I spend a lot of time thinking. I spend a lot of time naked. These two things combined can yield interesting results. Maybe you'll find them interesting too. Or not. But whether or not I'm interesting or just a crazy rambler here I am.
4 years ago. April 5, 2020 at 4:38 PM

You know what I really love about the blogs here? There's no "right way" of doing it. *Pause to laugh at own stupid pun title* And I guess that's true of all blogs, but it's on display so nicely here where they're all right next to each other. Some people write poetry or stories, some people do essay like deep dives into kink topics, some vent about personal experiences, some just post memes, and that's awesome! I love writing, and I love seeing people express themselves however they like here.

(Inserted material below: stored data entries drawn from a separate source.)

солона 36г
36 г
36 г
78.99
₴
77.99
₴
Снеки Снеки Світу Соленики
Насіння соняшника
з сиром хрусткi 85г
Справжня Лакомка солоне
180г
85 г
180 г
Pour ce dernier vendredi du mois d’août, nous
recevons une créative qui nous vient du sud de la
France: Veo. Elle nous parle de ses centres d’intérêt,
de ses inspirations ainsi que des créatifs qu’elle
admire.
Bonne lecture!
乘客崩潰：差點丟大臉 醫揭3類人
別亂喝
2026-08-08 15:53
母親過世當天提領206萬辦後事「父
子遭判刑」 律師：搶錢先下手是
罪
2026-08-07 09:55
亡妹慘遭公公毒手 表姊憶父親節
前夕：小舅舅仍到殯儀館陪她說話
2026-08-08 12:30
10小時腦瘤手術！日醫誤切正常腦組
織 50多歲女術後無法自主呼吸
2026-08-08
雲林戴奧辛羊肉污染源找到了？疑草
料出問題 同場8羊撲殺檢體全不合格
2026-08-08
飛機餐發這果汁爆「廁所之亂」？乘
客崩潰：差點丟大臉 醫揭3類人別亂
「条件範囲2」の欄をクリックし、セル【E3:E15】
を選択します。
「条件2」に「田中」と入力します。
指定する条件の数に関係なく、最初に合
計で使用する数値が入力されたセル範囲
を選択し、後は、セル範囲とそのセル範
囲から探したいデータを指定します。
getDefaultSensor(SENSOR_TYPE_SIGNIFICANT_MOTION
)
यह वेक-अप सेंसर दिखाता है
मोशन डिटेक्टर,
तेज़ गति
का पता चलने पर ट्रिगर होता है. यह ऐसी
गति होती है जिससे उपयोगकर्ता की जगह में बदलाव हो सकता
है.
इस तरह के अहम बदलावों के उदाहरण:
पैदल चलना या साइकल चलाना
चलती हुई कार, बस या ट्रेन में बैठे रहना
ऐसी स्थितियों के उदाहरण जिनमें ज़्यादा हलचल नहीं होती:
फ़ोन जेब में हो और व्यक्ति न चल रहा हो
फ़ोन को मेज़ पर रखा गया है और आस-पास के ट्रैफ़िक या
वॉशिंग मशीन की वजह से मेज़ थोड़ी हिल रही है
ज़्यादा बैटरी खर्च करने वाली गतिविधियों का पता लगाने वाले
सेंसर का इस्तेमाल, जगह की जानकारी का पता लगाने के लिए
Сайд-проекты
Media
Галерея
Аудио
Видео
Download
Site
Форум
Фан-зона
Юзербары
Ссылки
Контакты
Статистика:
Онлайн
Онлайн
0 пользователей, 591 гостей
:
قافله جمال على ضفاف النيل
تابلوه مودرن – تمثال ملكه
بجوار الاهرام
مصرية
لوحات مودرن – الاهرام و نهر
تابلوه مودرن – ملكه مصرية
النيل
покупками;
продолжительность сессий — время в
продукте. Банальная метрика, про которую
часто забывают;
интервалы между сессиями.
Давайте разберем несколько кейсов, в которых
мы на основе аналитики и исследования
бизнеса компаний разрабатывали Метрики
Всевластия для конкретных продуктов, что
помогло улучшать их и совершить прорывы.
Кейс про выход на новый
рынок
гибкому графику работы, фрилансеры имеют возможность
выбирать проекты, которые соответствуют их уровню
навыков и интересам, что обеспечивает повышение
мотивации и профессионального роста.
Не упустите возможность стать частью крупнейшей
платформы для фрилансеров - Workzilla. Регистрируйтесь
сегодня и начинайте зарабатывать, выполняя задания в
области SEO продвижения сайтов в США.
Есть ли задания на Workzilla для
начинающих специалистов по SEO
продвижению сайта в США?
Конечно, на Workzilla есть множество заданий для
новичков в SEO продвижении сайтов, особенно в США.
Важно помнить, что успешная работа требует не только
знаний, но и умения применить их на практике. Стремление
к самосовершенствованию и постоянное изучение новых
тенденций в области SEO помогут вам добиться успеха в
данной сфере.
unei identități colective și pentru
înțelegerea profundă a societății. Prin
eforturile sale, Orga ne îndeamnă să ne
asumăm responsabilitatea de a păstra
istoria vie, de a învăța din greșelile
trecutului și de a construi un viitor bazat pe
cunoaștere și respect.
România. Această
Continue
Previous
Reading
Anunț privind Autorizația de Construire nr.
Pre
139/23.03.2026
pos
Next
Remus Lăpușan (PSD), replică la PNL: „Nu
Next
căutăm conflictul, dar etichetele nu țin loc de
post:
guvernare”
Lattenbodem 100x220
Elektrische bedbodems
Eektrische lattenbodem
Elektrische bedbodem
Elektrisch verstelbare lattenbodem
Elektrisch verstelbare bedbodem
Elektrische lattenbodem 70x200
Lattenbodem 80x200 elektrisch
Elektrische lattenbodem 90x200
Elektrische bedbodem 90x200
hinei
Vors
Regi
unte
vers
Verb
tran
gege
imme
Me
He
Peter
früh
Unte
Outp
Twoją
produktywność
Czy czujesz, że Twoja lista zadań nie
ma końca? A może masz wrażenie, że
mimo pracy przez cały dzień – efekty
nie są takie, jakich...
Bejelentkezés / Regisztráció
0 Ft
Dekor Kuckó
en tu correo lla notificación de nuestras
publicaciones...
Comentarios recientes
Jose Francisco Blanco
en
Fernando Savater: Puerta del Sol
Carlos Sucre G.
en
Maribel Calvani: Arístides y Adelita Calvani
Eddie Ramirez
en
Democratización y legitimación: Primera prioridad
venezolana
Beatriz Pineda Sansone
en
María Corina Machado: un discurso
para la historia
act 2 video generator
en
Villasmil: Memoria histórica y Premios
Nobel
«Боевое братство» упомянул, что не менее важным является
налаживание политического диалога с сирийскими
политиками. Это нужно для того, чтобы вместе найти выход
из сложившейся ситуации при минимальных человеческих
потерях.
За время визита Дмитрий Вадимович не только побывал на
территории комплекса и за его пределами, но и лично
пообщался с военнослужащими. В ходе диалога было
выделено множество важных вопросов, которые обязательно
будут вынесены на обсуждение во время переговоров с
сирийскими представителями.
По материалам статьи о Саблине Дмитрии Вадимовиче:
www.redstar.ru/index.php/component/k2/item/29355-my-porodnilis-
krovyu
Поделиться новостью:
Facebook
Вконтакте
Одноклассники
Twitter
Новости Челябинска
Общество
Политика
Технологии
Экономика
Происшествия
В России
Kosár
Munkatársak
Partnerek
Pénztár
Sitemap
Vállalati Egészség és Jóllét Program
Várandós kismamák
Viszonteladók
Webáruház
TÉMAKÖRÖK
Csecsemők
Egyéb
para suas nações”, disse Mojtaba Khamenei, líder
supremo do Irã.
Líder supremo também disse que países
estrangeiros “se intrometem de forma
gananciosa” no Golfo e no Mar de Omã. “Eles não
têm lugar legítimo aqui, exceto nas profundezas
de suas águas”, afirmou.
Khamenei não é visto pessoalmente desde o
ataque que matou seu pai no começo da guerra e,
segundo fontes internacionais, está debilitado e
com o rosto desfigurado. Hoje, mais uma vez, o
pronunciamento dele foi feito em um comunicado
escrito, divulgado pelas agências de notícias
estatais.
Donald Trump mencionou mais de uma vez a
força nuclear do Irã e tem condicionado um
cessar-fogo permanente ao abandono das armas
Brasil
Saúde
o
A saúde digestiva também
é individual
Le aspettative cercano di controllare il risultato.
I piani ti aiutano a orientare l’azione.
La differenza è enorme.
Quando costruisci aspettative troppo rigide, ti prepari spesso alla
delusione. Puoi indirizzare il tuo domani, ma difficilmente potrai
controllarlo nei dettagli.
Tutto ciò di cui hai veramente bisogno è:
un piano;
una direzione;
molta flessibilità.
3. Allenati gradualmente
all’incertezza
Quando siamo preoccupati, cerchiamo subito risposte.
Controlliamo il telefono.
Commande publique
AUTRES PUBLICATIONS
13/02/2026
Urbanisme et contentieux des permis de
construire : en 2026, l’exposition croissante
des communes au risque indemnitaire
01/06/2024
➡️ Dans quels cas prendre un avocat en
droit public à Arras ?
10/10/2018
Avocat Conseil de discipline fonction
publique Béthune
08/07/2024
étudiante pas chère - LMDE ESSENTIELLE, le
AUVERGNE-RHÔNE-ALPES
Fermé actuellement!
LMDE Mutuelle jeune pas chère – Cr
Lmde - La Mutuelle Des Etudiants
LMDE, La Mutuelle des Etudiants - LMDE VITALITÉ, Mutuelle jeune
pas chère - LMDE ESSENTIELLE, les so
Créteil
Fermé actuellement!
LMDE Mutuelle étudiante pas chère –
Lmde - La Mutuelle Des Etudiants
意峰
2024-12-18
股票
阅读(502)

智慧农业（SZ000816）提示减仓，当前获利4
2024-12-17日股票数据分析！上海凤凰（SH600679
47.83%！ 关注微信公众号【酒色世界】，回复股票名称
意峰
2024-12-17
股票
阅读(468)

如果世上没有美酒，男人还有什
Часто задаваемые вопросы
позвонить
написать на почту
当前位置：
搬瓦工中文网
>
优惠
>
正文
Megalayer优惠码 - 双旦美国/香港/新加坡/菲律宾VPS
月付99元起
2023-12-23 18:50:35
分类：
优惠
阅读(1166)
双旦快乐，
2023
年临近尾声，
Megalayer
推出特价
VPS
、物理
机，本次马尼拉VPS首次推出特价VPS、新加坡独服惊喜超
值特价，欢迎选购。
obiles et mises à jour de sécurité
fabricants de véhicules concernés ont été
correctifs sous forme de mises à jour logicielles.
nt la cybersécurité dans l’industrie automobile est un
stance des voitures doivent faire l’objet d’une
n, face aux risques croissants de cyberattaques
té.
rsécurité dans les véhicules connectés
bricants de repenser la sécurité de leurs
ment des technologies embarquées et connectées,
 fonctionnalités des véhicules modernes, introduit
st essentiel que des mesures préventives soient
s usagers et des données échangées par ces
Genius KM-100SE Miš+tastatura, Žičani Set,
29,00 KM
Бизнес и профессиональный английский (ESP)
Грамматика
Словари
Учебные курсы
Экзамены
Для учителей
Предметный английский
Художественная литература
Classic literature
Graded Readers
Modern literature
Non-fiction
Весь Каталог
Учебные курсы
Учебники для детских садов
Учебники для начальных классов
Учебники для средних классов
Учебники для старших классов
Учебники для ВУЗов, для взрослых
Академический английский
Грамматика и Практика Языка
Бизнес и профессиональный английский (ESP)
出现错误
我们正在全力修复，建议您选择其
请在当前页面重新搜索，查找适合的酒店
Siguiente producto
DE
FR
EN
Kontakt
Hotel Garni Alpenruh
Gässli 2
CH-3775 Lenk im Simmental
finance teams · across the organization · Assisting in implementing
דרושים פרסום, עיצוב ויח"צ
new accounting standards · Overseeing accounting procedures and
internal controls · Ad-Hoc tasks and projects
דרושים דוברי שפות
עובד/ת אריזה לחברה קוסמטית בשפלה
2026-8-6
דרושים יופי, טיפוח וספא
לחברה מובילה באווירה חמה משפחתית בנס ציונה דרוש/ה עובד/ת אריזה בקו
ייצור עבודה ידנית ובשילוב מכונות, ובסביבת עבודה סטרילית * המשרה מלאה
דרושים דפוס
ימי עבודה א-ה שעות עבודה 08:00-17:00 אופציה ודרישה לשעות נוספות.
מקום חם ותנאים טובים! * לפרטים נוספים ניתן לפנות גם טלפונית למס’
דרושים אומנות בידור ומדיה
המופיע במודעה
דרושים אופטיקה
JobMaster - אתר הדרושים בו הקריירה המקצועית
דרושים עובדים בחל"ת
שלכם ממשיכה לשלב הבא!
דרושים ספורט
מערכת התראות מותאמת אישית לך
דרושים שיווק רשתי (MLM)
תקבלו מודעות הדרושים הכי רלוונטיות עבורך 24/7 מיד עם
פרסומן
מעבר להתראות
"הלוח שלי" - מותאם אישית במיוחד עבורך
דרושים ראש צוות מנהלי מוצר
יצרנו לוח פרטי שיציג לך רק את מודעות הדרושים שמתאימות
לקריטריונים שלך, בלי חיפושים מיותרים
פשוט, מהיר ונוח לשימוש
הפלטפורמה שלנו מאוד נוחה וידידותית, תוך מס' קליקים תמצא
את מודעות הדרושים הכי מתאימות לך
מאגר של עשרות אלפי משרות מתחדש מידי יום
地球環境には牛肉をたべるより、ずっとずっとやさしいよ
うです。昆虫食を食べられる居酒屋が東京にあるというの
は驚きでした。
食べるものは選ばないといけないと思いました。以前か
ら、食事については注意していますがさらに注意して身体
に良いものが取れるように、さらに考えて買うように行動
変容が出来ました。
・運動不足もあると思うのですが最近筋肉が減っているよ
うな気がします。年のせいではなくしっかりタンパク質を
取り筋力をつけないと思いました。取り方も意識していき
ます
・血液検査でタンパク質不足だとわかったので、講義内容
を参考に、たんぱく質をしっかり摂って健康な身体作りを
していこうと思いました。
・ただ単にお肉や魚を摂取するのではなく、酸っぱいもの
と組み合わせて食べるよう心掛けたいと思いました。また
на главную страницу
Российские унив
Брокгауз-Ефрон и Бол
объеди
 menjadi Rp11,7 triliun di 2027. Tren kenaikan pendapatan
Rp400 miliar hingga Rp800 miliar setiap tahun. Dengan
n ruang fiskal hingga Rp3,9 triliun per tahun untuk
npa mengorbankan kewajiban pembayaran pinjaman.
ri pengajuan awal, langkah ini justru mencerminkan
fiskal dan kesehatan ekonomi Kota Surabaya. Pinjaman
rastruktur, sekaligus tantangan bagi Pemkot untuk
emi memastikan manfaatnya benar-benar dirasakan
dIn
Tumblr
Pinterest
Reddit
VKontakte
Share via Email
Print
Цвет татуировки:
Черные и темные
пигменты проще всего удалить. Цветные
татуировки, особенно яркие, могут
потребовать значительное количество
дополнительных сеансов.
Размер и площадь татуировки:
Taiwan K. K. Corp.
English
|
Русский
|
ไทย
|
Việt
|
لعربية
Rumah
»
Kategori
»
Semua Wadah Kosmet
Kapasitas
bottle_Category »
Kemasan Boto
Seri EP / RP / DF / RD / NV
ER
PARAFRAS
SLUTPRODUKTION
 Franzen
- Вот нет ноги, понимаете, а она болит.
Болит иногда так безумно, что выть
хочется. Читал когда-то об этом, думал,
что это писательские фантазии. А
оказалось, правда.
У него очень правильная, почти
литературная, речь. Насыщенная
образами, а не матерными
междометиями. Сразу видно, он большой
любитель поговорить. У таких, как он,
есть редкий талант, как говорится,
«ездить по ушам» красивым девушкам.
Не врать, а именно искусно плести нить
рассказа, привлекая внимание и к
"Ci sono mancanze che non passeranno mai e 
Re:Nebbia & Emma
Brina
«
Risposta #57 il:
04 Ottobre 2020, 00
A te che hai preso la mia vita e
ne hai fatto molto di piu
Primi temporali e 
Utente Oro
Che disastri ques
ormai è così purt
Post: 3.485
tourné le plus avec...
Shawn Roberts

As for myself this is one of the only spaces I allow myself to write with what I can only describe as reckless abandon. Proper punctuation? Maybe sometimes. Overuse of caps lock for exaggeration? YOU BETCHA! Weird conversational tone, random parenthesis for aside, stupid jokes, puns, too short sentences, run ons, whatever! I can just go nuts with whatever topic I want and not worry about if it's insightful, or interesting to anyone but me, or even makes any real sense. And I love it. I can forget about the often rigid style guide of the writing I do for work and just have fun.

Weirdly enough it's a parallel to submission for me, a similar freedom of surrender and self expression. Though both portions of my life have had hurtles to jump the writing has actually been tougher. Submission is something very natural for me, the biggest challenge was letting myself love it and not developing some complex that I was somehow surrendering my also strong opinioned and independent personality. (There's like a whole other blog in that statement, but some other time.) With writing....

Okay let me preface this a little by saying I have always been an English nerd. I still am an English nerd, but there was a time when I was also an asshole. You know the "How dare you butcher my precious English language you cretin!" type of asshole. Nobody really likes this person, and honestly I didn't like myself as this person. I was mostly like this in high school and early college, and I've since come to realize two important things 1. Though I still think good grammar and spelling are important to know and any writer needs constructive criticism to succeed there are times where it just doesn't MATTER. And 2. Where did I get off being so damn judgey toward anyone about it? But hey personal growth is often about realizing you're being shitty and then (oft forgotten but most important part here) NOT being shitty anymore.

I'm by no means perfect about it. There are moments where I slip back into being a Pretentious Pancake O'douchery, but I've at least developed the good graces not to say (or type) my needlessly pedantic criticism aloud. (unless someone's dropping into my inbox being rude AND a syntax disaster, sometimes I use my evil powers for good.)

Now what does all that have to do with my adoration of the no holds barred, fuck propriety, blogability going on here? Everyones harshest critic is usually themselves. I know that I am. And I've struggled a long time with putting out any pieces of writing that I haven't edited for days and carefully considered every sentence of. Care and editing has produced some good writing from me, but they've also produced stress and some over worked nonsense that isn't any fun. Much like kink, it's about balance.

Also like kink, this is a place to let go and even have fun being oneself without fear. That freedom is something I value very deeply, and when I feel as though I'm being too silly, or unoriginal, or whatever self deprecation my mind conjures it serves as an excellent reminder.

There is no right way.

A rose's sir​(dom male) - i LiKe you're ENglISh NerD SIde Kitten! The Way you our With wordS is simPly amazing Your Kinda amazING. -With love sir
4 years ago
Rose K​(sub female){Owned} - ........Not typically the one who gets to say this but you will be PUNISHED.

😉 Love you too Sir.
4 years ago
A rose's sir​(dom male) - lol writing that may have been punishment enough that our in there about kills me.